Saved data entries:
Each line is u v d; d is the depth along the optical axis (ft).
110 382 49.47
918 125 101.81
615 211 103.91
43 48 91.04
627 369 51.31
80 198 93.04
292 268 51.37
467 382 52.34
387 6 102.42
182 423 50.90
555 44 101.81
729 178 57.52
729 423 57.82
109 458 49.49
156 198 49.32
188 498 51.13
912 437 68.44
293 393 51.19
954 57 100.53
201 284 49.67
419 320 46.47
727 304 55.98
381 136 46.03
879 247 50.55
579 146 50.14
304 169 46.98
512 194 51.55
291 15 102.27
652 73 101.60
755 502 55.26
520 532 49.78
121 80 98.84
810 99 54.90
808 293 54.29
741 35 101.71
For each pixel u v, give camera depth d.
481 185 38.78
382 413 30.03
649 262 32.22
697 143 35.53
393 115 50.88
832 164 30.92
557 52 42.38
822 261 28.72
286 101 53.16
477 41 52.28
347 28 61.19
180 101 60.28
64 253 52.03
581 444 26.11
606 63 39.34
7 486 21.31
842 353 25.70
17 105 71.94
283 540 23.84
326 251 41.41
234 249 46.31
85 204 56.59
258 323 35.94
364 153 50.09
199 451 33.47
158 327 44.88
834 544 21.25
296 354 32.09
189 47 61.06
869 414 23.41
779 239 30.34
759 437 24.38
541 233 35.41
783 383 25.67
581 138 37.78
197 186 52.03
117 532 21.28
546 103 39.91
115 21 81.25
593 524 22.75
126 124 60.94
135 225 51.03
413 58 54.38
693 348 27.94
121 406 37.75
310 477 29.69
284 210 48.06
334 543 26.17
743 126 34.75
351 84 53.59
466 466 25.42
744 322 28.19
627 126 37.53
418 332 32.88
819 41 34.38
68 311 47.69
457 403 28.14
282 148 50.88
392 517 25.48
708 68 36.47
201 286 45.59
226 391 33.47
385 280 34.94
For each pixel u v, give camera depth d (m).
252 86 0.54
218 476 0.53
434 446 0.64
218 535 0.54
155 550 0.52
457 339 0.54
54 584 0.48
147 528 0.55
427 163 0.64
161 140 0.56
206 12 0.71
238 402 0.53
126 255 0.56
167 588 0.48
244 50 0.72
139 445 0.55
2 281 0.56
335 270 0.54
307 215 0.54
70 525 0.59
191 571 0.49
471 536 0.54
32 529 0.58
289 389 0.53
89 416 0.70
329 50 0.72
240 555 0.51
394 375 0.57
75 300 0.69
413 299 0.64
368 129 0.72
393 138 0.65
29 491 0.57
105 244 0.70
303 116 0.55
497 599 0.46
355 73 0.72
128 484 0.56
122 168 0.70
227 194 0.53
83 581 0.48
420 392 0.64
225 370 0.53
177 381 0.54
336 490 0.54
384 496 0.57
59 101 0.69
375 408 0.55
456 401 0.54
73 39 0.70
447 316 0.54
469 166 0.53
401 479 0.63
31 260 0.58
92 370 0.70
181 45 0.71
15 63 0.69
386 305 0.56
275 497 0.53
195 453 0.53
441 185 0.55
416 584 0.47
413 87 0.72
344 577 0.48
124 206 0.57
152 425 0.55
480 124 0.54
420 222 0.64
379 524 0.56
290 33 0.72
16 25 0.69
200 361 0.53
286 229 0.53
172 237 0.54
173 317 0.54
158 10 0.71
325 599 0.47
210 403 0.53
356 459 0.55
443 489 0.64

**Problem details**
Begin with the line that contains "480 124 0.54" and set down each line exactly until the records above end, including the final line.

**Written solution**
480 124 0.54
420 222 0.64
379 524 0.56
290 33 0.72
16 25 0.69
200 361 0.53
286 229 0.53
172 237 0.54
173 317 0.54
158 10 0.71
325 599 0.47
210 403 0.53
356 459 0.55
443 489 0.64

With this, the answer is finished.